→ Stated task: Reproduce every line of the rows below without changes, starting at the line that contains "pose: elev=120.6 azim=2.8" and ending at the line that contains "Dot at: (363, 281)", with both of those lines included.

Data records
-- Start --

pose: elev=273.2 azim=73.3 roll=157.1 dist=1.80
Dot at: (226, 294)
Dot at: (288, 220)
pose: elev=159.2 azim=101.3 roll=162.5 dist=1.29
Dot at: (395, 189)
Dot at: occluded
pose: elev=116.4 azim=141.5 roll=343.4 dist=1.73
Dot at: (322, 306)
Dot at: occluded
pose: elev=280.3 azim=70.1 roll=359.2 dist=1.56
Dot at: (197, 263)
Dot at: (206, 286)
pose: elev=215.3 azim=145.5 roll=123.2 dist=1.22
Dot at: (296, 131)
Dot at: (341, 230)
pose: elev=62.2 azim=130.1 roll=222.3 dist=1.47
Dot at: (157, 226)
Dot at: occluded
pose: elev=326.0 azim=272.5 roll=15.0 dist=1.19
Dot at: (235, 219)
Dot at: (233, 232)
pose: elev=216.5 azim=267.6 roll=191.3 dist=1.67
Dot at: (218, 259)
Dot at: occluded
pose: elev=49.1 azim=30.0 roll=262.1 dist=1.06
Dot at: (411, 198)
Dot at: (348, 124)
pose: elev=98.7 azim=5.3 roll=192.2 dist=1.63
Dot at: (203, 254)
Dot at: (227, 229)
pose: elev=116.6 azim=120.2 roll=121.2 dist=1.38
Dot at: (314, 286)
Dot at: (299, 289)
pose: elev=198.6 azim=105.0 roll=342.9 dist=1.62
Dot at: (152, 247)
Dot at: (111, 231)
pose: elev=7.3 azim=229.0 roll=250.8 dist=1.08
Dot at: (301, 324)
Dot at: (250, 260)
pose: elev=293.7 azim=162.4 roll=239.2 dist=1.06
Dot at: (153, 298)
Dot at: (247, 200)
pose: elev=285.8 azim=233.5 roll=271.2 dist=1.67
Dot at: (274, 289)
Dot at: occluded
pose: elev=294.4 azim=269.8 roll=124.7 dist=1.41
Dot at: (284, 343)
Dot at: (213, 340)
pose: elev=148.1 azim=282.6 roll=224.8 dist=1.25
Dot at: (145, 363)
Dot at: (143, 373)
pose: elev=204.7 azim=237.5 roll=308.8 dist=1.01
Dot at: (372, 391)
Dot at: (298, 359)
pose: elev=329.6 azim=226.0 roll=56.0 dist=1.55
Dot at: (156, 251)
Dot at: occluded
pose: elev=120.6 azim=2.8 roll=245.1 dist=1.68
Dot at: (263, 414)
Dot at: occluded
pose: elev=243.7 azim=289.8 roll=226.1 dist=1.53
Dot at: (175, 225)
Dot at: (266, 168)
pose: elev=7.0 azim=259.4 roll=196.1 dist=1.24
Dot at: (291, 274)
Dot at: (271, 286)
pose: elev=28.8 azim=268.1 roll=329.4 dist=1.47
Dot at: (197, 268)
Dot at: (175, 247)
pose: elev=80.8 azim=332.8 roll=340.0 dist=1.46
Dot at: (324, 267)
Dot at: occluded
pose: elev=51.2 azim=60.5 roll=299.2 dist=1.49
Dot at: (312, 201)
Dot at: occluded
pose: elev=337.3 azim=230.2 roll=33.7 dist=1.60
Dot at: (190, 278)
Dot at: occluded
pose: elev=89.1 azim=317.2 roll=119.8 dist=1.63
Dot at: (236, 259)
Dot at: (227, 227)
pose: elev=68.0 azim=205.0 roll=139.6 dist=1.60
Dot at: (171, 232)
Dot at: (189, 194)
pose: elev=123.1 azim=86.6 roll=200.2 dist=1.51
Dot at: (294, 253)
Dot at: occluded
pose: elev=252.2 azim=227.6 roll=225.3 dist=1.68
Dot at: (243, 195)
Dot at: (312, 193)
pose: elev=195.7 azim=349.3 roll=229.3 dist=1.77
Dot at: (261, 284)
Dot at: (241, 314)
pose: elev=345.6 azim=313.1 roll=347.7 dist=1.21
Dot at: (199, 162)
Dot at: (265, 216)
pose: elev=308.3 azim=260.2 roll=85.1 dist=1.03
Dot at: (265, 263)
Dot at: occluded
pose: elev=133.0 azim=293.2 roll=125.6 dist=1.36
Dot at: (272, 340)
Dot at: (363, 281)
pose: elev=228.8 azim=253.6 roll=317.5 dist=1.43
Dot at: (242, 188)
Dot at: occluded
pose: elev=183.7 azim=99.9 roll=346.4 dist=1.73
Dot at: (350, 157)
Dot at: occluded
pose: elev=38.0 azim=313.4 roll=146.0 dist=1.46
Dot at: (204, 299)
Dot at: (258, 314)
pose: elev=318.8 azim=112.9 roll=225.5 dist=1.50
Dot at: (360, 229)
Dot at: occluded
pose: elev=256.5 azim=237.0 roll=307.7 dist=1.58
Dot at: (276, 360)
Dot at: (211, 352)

-- End --

→ Solution to this exercise:
pose: elev=120.6 azim=2.8 roll=245.1 dist=1.68
Dot at: (263, 414)
Dot at: occluded
pose: elev=243.7 azim=289.8 roll=226.1 dist=1.53
Dot at: (175, 225)
Dot at: (266, 168)
pose: elev=7.0 azim=259.4 roll=196.1 dist=1.24
Dot at: (291, 274)
Dot at: (271, 286)
pose: elev=28.8 azim=268.1 roll=329.4 dist=1.47
Dot at: (197, 268)
Dot at: (175, 247)
pose: elev=80.8 azim=332.8 roll=340.0 dist=1.46
Dot at: (324, 267)
Dot at: occluded
pose: elev=51.2 azim=60.5 roll=299.2 dist=1.49
Dot at: (312, 201)
Dot at: occluded
pose: elev=337.3 azim=230.2 roll=33.7 dist=1.60
Dot at: (190, 278)
Dot at: occluded
pose: elev=89.1 azim=317.2 roll=119.8 dist=1.63
Dot at: (236, 259)
Dot at: (227, 227)
pose: elev=68.0 azim=205.0 roll=139.6 dist=1.60
Dot at: (171, 232)
Dot at: (189, 194)
pose: elev=123.1 azim=86.6 roll=200.2 dist=1.51
Dot at: (294, 253)
Dot at: occluded
pose: elev=252.2 azim=227.6 roll=225.3 dist=1.68
Dot at: (243, 195)
Dot at: (312, 193)
pose: elev=195.7 azim=349.3 roll=229.3 dist=1.77
Dot at: (261, 284)
Dot at: (241, 314)
pose: elev=345.6 azim=313.1 roll=347.7 dist=1.21
Dot at: (199, 162)
Dot at: (265, 216)
pose: elev=308.3 azim=260.2 roll=85.1 dist=1.03
Dot at: (265, 263)
Dot at: occluded
pose: elev=133.0 azim=293.2 roll=125.6 dist=1.36
Dot at: (272, 340)
Dot at: (363, 281)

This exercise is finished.